Likewise, he knows absolutely nowt about Ireland.

In an interview with Man City's official YouTube channel, Delph has been asked to translate a series of Irish colloquialisms by Northern Irish presenter Nicola McCarthy. In return, she will translate a series of Yorkshire sayings. It's meant to be a fun, jaunty exercise in frivolous entertainment. Unfortunately, it soon becomes a death struggle between Delph and a language other than that found in the West Riding.

Unlike McCarthy, Delph simply refuses to recognise standardised, dictionary English. When faced with Irish slang, he can only respond in Yorkshire dialect. So, for instance, when McCarthy is asked to translate "Yer ma's blootered again", she writes: "Your mummy's drunk again". Delph writes: "Mum is steaming".

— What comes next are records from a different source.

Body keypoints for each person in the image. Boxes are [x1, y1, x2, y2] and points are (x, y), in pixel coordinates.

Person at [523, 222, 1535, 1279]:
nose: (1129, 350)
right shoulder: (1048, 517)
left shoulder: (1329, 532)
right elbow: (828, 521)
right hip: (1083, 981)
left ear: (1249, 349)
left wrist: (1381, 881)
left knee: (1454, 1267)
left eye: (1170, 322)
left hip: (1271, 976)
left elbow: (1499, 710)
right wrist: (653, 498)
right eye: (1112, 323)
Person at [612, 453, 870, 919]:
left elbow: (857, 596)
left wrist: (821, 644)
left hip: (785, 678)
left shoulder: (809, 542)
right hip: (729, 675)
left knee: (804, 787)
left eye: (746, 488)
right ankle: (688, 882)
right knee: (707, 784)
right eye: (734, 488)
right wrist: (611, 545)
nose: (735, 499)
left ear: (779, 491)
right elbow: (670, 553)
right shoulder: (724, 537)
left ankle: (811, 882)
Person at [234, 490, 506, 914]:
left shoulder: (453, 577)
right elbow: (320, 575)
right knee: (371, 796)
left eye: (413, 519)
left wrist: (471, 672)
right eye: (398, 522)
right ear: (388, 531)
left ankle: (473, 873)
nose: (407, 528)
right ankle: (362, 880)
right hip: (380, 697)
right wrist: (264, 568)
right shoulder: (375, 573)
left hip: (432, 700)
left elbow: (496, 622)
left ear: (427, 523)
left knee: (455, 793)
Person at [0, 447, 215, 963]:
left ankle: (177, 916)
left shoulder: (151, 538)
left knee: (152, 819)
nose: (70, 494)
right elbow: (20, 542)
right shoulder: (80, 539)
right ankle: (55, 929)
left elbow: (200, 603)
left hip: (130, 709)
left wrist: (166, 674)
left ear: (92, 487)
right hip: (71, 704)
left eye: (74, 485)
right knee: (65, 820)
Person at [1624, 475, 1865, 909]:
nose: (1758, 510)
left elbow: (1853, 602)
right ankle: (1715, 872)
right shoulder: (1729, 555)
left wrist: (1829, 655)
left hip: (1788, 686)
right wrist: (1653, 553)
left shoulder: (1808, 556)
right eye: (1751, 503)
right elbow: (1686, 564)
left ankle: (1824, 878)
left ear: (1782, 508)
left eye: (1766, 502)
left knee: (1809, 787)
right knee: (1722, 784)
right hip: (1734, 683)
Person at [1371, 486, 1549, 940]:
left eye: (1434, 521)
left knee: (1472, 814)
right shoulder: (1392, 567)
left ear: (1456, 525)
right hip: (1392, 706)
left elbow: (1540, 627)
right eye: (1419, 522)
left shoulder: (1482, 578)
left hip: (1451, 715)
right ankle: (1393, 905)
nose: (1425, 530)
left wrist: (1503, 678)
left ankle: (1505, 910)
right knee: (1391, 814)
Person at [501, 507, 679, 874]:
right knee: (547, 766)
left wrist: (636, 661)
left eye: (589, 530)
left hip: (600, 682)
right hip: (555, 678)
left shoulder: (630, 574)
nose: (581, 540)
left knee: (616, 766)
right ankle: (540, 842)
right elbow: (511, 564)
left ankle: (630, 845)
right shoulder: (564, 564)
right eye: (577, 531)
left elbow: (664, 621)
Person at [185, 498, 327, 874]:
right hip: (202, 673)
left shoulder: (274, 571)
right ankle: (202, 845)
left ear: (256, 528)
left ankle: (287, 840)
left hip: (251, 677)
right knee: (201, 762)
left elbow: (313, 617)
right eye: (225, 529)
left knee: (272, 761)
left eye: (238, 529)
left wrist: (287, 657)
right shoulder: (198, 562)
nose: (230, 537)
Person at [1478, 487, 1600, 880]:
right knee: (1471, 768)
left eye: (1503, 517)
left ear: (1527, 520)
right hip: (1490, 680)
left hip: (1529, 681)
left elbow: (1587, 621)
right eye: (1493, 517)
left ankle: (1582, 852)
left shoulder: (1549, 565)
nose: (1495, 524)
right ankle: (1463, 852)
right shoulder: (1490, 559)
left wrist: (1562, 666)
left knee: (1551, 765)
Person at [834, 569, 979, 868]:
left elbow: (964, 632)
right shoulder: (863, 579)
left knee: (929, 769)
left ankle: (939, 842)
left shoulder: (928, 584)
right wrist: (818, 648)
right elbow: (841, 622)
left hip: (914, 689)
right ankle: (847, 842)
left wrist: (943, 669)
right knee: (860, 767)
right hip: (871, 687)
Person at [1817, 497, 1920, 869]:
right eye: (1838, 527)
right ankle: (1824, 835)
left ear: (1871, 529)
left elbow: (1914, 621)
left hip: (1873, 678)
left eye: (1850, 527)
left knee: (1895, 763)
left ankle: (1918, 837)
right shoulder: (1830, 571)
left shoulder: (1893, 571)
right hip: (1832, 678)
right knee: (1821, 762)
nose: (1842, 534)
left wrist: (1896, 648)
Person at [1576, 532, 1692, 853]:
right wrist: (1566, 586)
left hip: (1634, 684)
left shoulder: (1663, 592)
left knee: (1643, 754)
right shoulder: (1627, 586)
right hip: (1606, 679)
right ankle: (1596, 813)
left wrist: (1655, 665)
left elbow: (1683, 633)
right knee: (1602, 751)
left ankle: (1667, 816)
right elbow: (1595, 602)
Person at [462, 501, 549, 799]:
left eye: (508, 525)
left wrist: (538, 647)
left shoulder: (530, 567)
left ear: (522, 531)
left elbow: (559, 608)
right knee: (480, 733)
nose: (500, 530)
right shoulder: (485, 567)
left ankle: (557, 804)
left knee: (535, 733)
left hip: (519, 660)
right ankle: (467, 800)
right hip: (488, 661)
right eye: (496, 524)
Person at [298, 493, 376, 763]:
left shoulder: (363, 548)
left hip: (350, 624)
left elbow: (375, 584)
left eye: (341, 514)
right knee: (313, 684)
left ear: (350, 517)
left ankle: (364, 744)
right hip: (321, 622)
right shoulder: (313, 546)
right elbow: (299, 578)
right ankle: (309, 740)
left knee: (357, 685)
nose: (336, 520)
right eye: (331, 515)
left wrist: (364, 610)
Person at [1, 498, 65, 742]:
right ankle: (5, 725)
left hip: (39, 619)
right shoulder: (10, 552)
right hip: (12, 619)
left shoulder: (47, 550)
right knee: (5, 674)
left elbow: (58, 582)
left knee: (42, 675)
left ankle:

Mum's been down t' pub, she's steaming, and that's final. None of this "drunk" faff, you daft berk.

When asked to translate "Give us a gravy ring", Delph is told it's "a sweet kind of food". "Bit of gravy" comes the reply, before he bursts into throaty laughter. It's hard not to feel that gravy is the only food he knows – that he's literally been brought up on gallons and gallons of gravy, with a Yorkshire pudding thrown in every now and then.

Inevitably, Delph's total linguistic inflexibility results in him losing the slang contest. Nonetheless, when it comes to being Yorkshire as fuck – spiritually, existentially Yorkshire – he wins any competition down pat.